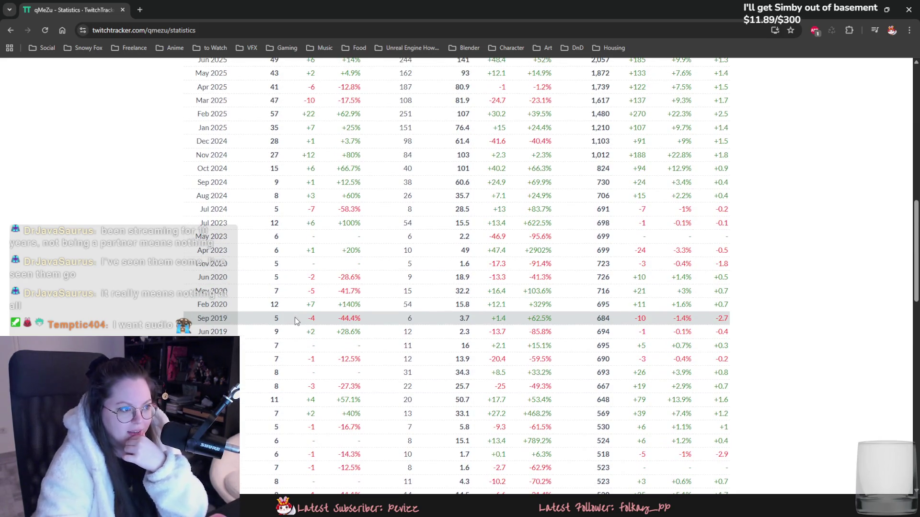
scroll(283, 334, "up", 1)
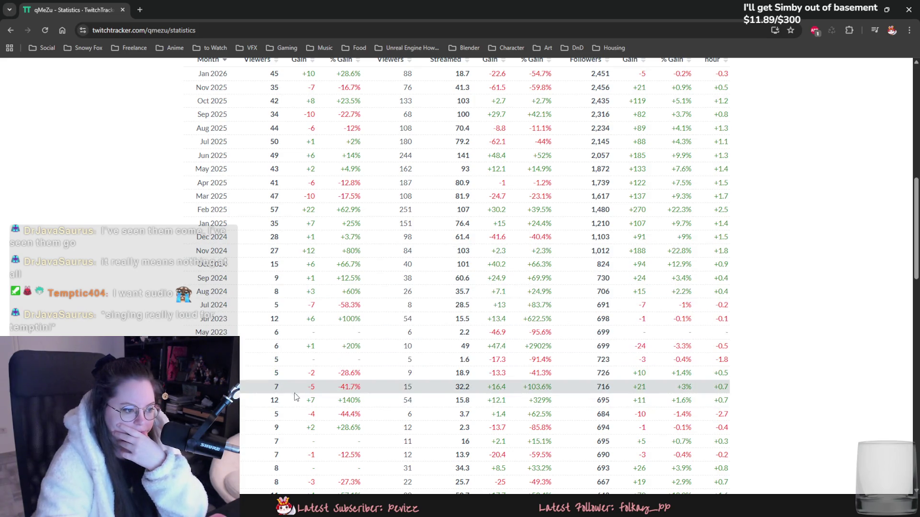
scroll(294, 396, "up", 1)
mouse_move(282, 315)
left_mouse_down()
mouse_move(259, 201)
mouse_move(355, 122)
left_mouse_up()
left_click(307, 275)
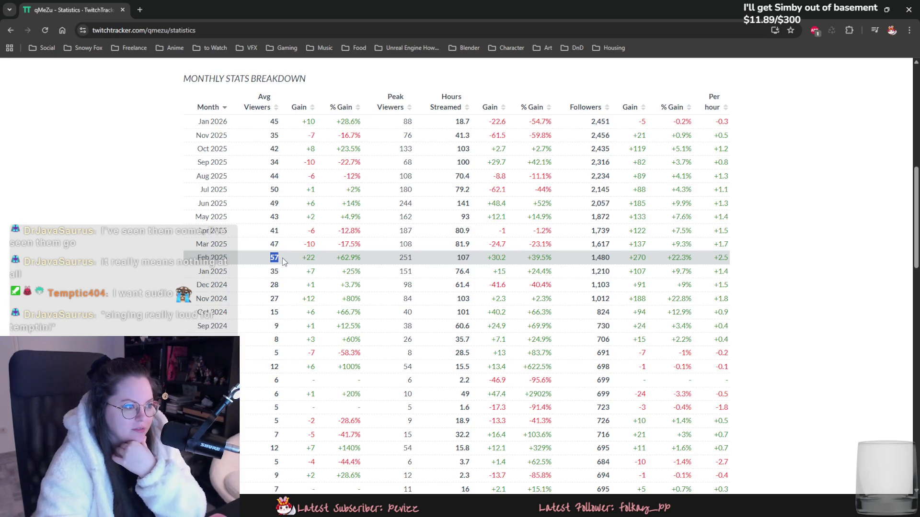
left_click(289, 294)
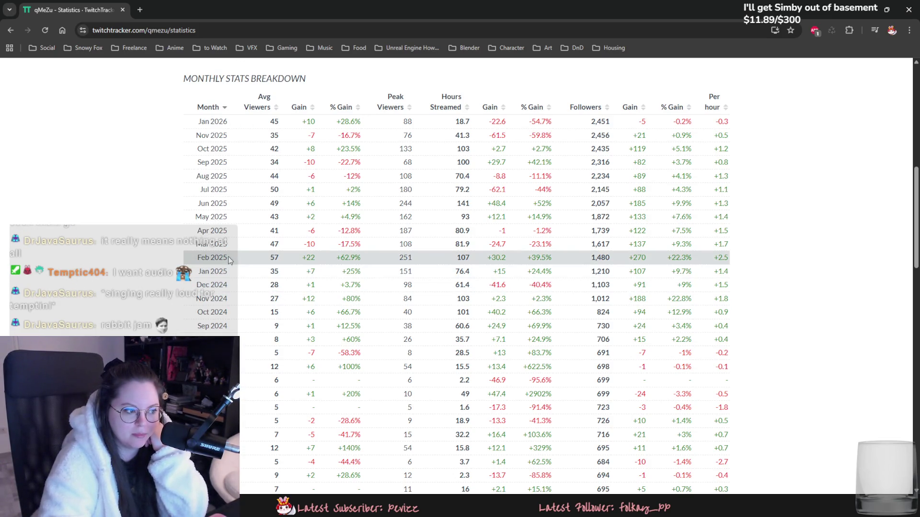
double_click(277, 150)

|---|

» **WORK ORDER**
I would like the material repeated in full and exactly, with its images omitted.

» **TASK RESPONSE**
scroll(283, 334, "up", 1)
scroll(294, 396, "up", 1)
mouse_move(282, 315)
left_mouse_down()
mouse_move(259, 201)
mouse_move(355, 122)
left_mouse_up()
left_click(307, 275)
left_click(289, 294)
double_click(277, 150)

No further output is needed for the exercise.